*TASK INSTRUCTIONS*. Give back every line of the items below verbatim, in the same order and with the same line breaks.

*EXCERPTED RECORDS*.
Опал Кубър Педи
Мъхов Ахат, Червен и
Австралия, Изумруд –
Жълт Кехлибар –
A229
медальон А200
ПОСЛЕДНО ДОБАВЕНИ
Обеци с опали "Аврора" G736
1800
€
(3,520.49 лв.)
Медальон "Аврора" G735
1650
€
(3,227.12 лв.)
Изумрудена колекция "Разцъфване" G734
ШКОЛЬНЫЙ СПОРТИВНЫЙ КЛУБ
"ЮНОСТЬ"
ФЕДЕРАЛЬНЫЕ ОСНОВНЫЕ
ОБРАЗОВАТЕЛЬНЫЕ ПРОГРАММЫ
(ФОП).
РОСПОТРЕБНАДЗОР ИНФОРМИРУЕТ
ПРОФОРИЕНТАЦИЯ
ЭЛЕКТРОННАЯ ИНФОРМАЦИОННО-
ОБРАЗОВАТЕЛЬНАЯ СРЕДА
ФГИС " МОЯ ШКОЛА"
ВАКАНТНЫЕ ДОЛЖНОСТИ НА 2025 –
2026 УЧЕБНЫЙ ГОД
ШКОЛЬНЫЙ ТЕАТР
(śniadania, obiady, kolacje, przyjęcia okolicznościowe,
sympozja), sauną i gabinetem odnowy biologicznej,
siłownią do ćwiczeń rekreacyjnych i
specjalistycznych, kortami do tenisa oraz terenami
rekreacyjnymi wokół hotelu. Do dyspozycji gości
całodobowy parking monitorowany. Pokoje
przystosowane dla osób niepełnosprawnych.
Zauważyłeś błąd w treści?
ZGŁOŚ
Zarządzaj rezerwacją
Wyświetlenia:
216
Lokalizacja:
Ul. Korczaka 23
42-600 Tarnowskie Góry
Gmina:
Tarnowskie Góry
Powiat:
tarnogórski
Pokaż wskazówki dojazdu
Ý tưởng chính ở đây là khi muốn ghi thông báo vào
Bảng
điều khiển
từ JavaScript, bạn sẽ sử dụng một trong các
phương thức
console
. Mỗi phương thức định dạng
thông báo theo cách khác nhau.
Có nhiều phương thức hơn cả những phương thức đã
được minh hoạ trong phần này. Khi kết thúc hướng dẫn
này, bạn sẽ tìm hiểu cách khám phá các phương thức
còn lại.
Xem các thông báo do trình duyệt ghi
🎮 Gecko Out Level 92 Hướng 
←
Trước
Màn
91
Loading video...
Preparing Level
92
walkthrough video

*EXERCISE OUTPUT*.
Опал Кубър Педи
Мъхов Ахат, Червен и
Австралия, Изумруд –
Жълт Кехлибар –
A229
медальон А200
ПОСЛЕДНО ДОБАВЕНИ
Обеци с опали "Аврора" G736
1800
€
(3,520.49 лв.)
Медальон "Аврора" G735
1650
€
(3,227.12 лв.)
Изумрудена колекция "Разцъфване" G734
ШКОЛЬНЫЙ СПОРТИВНЫЙ КЛУБ
"ЮНОСТЬ"
ФЕДЕРАЛЬНЫЕ ОСНОВНЫЕ
ОБРАЗОВАТЕЛЬНЫЕ ПРОГРАММЫ
(ФОП).
РОСПОТРЕБНАДЗОР ИНФОРМИРУЕТ
ПРОФОРИЕНТАЦИЯ
ЭЛЕКТРОННАЯ ИНФОРМАЦИОННО-
ОБРАЗОВАТЕЛЬНАЯ СРЕДА
ФГИС " МОЯ ШКОЛА"
ВАКАНТНЫЕ ДОЛЖНОСТИ НА 2025 –
2026 УЧЕБНЫЙ ГОД
ШКОЛЬНЫЙ ТЕАТР
(śniadania, obiady, kolacje, przyjęcia okolicznościowe,
sympozja), sauną i gabinetem odnowy biologicznej,
siłownią do ćwiczeń rekreacyjnych i
specjalistycznych, kortami do tenisa oraz terenami
rekreacyjnymi wokół hotelu. Do dyspozycji gości
całodobowy parking monitorowany. Pokoje
przystosowane dla osób niepełnosprawnych.
Zauważyłeś błąd w treści?
ZGŁOŚ
Zarządzaj rezerwacją
Wyświetlenia:
216
Lokalizacja:
Ul. Korczaka 23
42-600 Tarnowskie Góry
Gmina:
Tarnowskie Góry
Powiat:
tarnogórski
Pokaż wskazówki dojazdu
Ý tưởng chính ở đây là khi muốn ghi thông báo vào
Bảng
điều khiển
từ JavaScript, bạn sẽ sử dụng một trong các
phương thức
console
. Mỗi phương thức định dạng
thông báo theo cách khác nhau.
Có nhiều phương thức hơn cả những phương thức đã
được minh hoạ trong phần này. Khi kết thúc hướng dẫn
này, bạn sẽ tìm hiểu cách khám phá các phương thức
còn lại.
Xem các thông báo do trình duyệt ghi
🎮 Gecko Out Level 92 Hướng 
←
Trước
Màn
91
Loading video...
Preparing Level
92
walkthrough video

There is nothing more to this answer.